27 February 2007
Sydney, 27 February 2007: Don't ignore product liability risks in Asia, but don't be unduly alarmed about becoming embroiled in litigation. That's the message for manufacturers and insurers following a benchmark survey of product liability risks in the Asia Pacific region.
Over the past three years, Dr Jocelyn Kellam[1] a partner at Australian law firm Clayton Utz, has been investigating the issue of whether a decade of product liability reform throughout the region has created the conditions for litigation in the area to take off.
Notwithstanding a slow start, product liability litigation has become quite well established in several jurisdictions. In Australia, there are more than 25 judgments regarding the product liability reforms to the Trade Practices Act introduced in 1992.
In Japan, there are at least 21 reported (as well as many unreported) decisions under the Product Liability Law. Elsewhere in Asia, there have been at least two cases of prominence. In Phillips v Ciba-Geigy (HK) Ltd in 1997 a timpanist with the Hong Kong Philharmonic Orchestra was awarded in excess of $HK18 million damages, excluding interests and costs, after exposure to a chemical at the Hong Kong Academy for Performing Arts.

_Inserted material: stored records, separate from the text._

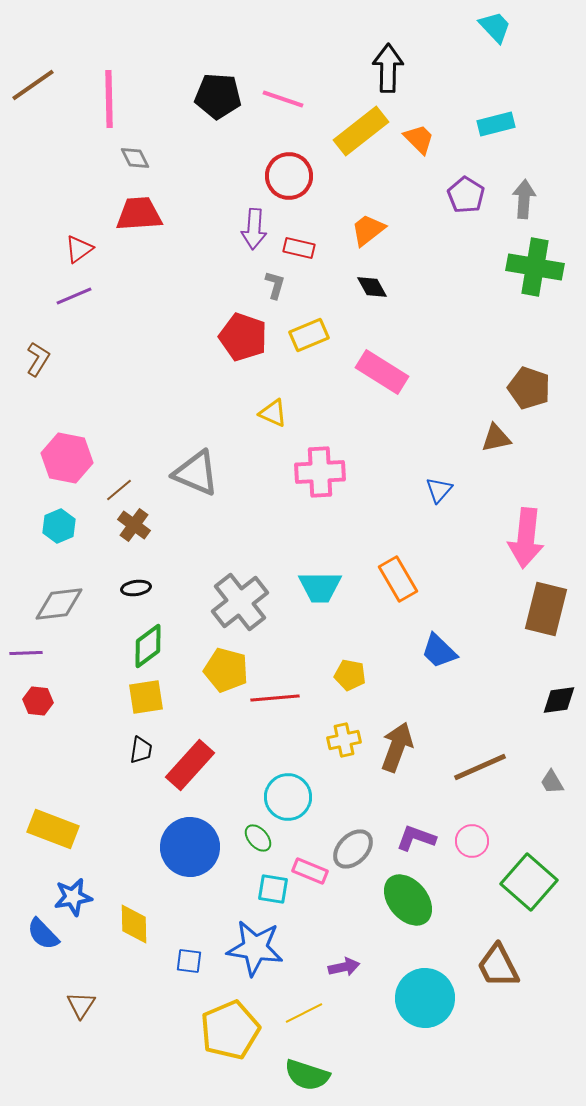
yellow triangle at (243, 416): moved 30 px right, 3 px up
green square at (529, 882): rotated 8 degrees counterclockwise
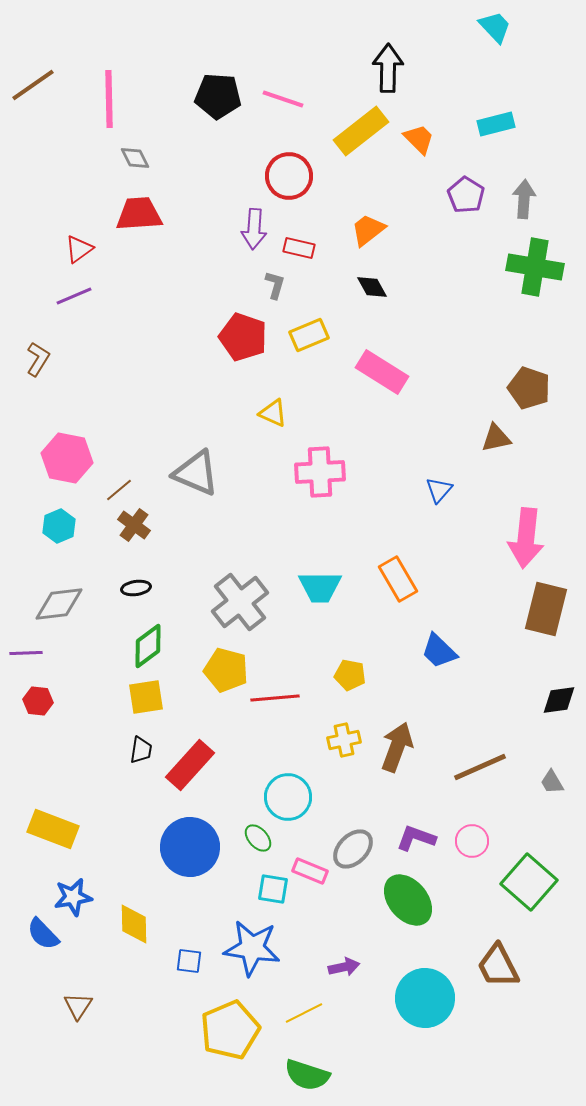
blue star at (255, 948): moved 3 px left
brown triangle at (81, 1005): moved 3 px left, 1 px down
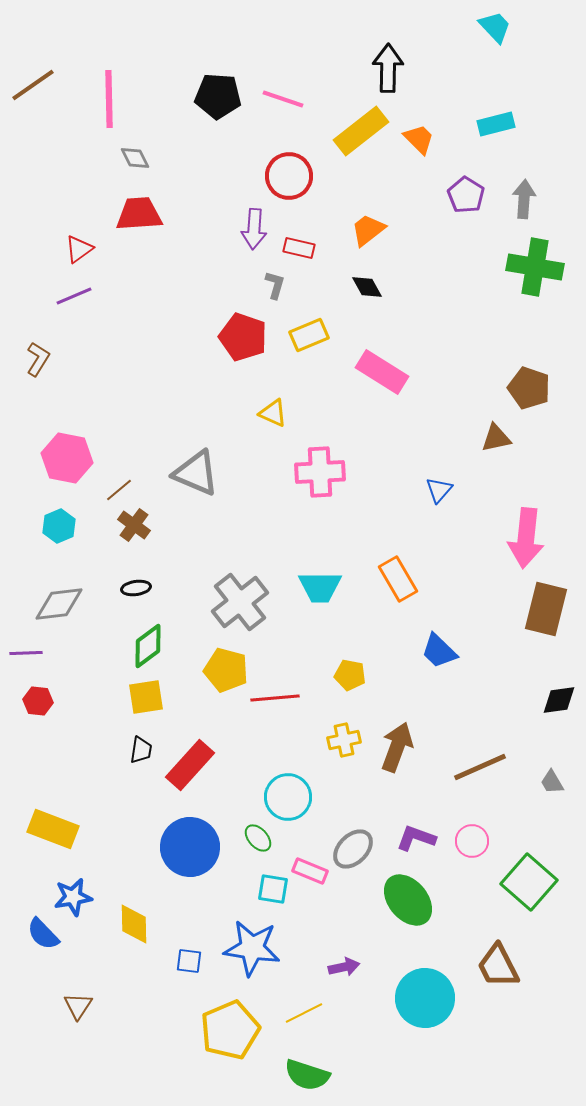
black diamond at (372, 287): moved 5 px left
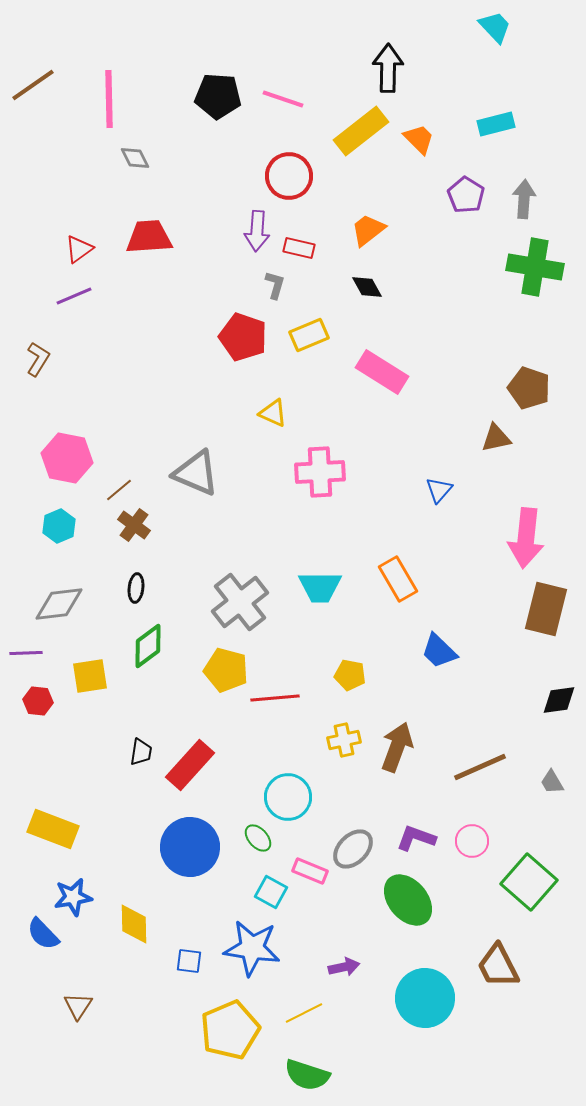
red trapezoid at (139, 214): moved 10 px right, 23 px down
purple arrow at (254, 229): moved 3 px right, 2 px down
black ellipse at (136, 588): rotated 76 degrees counterclockwise
yellow square at (146, 697): moved 56 px left, 21 px up
black trapezoid at (141, 750): moved 2 px down
cyan square at (273, 889): moved 2 px left, 3 px down; rotated 20 degrees clockwise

More recently, in Singapore, the case of Andrea Heidi De Cruz v Guangzhou Yuzhitang Health Products [2003] achieved attention when a prominent actress suffered liver failure after consuming Slim 10 capsules, a popular brand of slimming capsules.
Despite these cases and some anecdotal 'hot spots', Dr Kellam says the survey results suggest that neither manufacturers nor insurers need be unnecessarily concerned that the burgeoning middle class of Asia is about to mirror their US and Australian counterparts by being quick to litigate over defective products.
Dr Kellam says that while greater awareness of consumer rights has certainly contributed to a growing litigation culture in the region, there has not been the explosion in claims that some commentators had predicted.
"The survey indicates a creeping rise in product liability litigation throughout the region but only some jurisdictions are potential liability hotspots," says Dr Kellam. "Overall most companies don't face an imminent threat even though there are reports that insurance premiums have increased to reflect the changes and the conditions and exclusions of cover have been tightened. However these trends, as well as an increase in rates of settlement, are not so much a result of the reforms but rather are due to other factors such as increased awareness by consumers of their rights."
Dr Kellam says what the survey does show is that the Asian experience with product liability litigation is likely to follow that of Europe, as revealed by a survey of European companies concerning their views on litigation and product safety conducted by international law firm Lovells between 2001 and 2003 on behalf of the European Commission.
"As with the European survey, the increase in claims is measured. While the insurers canvassed in my survey had a greater sense of an increasing trend in both claims and settlements, manufacturers were less clear. In fact, 78% of the manufacturers who responded to the survey reported that they had not experienced any claims.
"However insurers did report a greater focus on monitoring manufacturers' risk management strategies and quality checks as a result of the increased potential exposure."
Dr Kellam says the results of the two surveys suggest that the US must be considered on a stand alone basis when it comes to assessing product liability risk. "One conclusion that can be drawn from our survey and that conducted by the EC is that the US experience is not being replicated in either the Asia-Pacific or Europe so the US remains the global product liability anomaly."
Dr Kellam says although the results of her survey suggest that manufacturers and insurers operating in the region can breathe more easily, they still sound a note of caution. "While a claims increase of under 20% despite widespread law reform probably indicates that the majority are doing the right thing and taking adequate steps to manage their potential risk, the potential for claims still exists so it is not a risk that can be ignored," says Dr Kellam. She also notes that the small increase reflects the fact that a change in the law does not change the number of accidents.
"For example, insurers report an increase in the number of claims alleging defective design, manufacturing defects and 'failure to warn' following the reforms.
"With an increased awareness of rights, attitudes to litigation are also changing."
Dr Kellam says the survey revealed Japan and Korea as the 'hotter' spots for claims "and we continued to hear that a rising trend is expected to emerge in China".
"My feeling is that in terms of the maturation of the product liability cycle in the Asia Pacific region, we could argue that currently it is in its adolescence - or a 'little bit pregnant' - with all of the unpredictability that that can bring."
Dr Kellam says although certain claims and jurisdictions are perceived to carry more risk, that risk can be managed with careful planning. "There is no doubt that insurers are learning from their US experience elsewhere and factoring in a more stringent regime already in the region."
[1] Dr Jocelyn Kellam is a commercial litigator with a particular interest in insurance, product liability and product regulation. Holding a PhD in comparative product liability law, Jocelyn has a significant litigation practice defending and settling product liability suits (including class actions) and regulatory prosecutions. She is also one of Australia's leading regulatory lawyers, particularly in the food and pharmaceutical areas. She has unique experience in relation to product recalls having been centrally involved in some of Australia's largest recalls.